On the flip side of all the attractive things about the slope is the fear of trying something new. There’s always the risk that it won’t work out, that it will all go horribly wrong that you and your family will be miserable. Let’s face it, nobody wants to be one of those unfortunate families who move to New Jersey only move back a few months later, wiser but poorer.
It’s no wonder some people suffer a failure of nerve. One couple I know backed out at the last hour even though they had offers for their apartment above their asking price and another family own a house in New Jersey they can’t bring themselves to move into!
Rushing head-long into buying our house forced us to be some place else, to see different people and made the prospect of leaving more imaginable. We still felt the fear of course. When bears started passing through town a few years ago, my fear became a bear stalking my children. I began casually watching episodes of Hunter and Hunted on the National Geographic Channel just in case.
I have wondered about this fear, which became more intense as our moving date approached. Perhaps it’s only natural to fear change? Maybe anxiety about moving increases exponentially with age, children and real estate added to the mix. Or maybe it has something to do with the times we live in, when Americans have balkanized into communities of commonality and lifestyle which make the distance between Portland and Park Slope seem less than the gulf between Park Slope and Staten Island.

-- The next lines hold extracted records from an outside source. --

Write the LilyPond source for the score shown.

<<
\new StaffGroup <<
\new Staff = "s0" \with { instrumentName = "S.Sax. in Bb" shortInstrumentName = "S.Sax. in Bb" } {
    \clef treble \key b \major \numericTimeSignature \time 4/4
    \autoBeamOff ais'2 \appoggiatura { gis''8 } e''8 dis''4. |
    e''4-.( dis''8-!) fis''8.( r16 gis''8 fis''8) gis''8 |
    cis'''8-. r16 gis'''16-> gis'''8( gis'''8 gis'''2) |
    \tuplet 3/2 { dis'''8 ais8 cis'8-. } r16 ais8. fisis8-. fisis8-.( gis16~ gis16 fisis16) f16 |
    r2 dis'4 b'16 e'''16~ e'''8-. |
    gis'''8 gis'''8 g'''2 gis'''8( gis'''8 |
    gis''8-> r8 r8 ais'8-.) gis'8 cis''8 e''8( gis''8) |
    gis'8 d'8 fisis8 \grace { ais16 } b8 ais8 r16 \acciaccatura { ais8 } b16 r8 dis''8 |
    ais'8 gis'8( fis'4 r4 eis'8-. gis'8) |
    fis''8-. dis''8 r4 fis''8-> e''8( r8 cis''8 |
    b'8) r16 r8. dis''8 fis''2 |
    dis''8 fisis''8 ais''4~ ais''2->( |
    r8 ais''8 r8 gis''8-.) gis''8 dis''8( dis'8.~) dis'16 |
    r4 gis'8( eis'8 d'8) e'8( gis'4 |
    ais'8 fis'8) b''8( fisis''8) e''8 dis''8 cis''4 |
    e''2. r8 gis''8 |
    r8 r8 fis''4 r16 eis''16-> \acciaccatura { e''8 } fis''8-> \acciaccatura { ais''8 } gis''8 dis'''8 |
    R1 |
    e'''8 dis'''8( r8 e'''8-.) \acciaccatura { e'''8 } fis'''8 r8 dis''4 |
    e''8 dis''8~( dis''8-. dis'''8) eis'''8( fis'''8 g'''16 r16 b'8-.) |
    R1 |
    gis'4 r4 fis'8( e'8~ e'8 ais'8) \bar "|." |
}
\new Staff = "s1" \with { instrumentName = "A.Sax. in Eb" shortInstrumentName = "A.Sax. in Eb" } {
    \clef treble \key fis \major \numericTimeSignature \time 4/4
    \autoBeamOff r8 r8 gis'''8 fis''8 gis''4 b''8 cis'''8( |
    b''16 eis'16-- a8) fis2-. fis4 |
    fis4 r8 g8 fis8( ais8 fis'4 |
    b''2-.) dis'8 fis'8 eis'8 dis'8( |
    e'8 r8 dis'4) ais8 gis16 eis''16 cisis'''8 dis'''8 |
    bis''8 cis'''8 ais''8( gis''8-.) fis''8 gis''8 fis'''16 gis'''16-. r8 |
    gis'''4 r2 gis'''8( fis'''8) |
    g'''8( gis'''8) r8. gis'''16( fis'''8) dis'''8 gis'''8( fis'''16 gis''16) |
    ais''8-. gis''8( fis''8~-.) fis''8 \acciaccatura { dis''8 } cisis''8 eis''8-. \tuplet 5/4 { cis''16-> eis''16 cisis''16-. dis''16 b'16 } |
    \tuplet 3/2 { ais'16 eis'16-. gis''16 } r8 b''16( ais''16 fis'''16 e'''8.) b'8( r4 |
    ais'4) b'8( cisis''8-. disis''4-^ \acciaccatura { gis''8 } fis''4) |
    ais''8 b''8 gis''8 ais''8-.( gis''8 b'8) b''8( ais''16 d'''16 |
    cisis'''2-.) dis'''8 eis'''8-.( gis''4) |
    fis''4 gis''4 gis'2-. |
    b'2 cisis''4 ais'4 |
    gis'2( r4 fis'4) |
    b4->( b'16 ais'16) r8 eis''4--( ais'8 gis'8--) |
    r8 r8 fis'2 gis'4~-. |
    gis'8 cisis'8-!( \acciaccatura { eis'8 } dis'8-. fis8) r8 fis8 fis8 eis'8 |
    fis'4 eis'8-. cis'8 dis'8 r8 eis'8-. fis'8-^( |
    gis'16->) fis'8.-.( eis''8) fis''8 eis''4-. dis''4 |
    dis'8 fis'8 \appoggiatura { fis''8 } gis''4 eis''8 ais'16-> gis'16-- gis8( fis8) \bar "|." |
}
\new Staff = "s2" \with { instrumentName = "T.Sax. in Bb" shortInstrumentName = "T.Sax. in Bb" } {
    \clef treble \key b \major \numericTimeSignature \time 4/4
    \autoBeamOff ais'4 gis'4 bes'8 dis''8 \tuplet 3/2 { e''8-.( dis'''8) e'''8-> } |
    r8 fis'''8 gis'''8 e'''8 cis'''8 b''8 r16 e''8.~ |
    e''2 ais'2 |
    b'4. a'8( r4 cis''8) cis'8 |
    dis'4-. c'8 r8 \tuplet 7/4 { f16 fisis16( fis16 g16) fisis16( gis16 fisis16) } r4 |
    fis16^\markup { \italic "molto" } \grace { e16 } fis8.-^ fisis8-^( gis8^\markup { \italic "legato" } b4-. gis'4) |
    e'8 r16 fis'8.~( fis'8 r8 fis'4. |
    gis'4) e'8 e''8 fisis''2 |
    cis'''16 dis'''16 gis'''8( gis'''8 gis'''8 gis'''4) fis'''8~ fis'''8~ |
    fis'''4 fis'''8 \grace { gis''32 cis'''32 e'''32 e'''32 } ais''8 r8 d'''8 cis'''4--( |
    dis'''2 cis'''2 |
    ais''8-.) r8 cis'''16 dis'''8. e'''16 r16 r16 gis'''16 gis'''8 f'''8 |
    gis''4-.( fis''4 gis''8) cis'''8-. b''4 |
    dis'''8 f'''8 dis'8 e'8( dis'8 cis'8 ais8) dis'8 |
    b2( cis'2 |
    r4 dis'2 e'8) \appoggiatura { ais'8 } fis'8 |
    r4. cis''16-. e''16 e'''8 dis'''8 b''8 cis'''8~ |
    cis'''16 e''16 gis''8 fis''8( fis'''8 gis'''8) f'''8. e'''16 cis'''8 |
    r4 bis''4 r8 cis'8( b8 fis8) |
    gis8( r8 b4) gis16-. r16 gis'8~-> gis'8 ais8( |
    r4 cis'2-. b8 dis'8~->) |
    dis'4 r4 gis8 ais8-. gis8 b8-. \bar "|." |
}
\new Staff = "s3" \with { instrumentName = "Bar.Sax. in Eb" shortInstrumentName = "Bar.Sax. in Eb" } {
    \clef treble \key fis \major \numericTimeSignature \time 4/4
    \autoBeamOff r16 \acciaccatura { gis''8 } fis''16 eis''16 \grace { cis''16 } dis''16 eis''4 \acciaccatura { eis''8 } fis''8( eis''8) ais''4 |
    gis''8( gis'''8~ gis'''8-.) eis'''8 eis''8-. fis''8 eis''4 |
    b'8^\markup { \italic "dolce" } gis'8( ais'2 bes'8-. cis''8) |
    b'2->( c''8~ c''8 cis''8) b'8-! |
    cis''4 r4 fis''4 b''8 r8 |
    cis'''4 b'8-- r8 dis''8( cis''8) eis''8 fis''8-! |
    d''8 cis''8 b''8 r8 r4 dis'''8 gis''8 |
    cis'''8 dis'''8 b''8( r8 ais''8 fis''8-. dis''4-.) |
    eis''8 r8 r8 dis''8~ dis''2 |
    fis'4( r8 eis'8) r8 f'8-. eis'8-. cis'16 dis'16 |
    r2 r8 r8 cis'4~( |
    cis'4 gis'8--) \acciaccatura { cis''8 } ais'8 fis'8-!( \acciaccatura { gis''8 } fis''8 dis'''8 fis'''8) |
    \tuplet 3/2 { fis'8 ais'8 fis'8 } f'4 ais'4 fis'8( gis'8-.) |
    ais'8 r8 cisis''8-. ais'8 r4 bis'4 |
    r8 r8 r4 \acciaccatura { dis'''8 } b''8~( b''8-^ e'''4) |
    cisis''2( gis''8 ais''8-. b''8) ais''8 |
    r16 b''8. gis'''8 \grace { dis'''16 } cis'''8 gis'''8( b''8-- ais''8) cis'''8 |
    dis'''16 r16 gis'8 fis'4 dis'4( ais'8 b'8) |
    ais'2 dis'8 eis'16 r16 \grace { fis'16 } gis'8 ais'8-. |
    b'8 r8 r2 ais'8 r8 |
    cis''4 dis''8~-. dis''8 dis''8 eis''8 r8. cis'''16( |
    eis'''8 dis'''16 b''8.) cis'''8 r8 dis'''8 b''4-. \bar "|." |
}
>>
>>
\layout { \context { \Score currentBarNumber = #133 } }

Then again, perhaps its not fair to draw comparisons between leaving New York City and anywhere else. I remember the feeling of elation when I moved here back in the 1980’s. I could barely make my rent, and there were weeks when I lived on not-so-famous Ray’s New York oily pizza slices but I loved every thing about it. My heart beat faster every time I walked to work. I loved the way steam rose from the grates. I loved the sour smell of hot summer sidewalks and the tongue-singeing heat of over boiled deli coffee in blue and white cups. I still do.
I lived in Park Slope briefly then too. I’d walk around the neighborhood at twilight stealing glances into the windows of the brownstones on 3rd street imagining what it would be like to live in one. In that sense, leaving is not so much moving house as ending a love affair.
I would never want to be in the position of arguing that people should leave Park Slope or that one place is better than the other. If I won the lottery today I would split our time between both places (and London – but that’s another story). Still, It seems to me that really great loves stay with us where ever we go and it would be a shame to miss the beauty of the forest because of a few bears.
In the very early morning while the rest of our household sleeps, I like to slip out on our side deck with my coffee and scan the woods. The big cotton wood tree sounds uncannily like the ocean when it sways in the wind. Cardinals and yellow finches dart and swoop and call. No bears yet.
Nancy McDermott, late of Park Slope lives and works in Geneva, New York.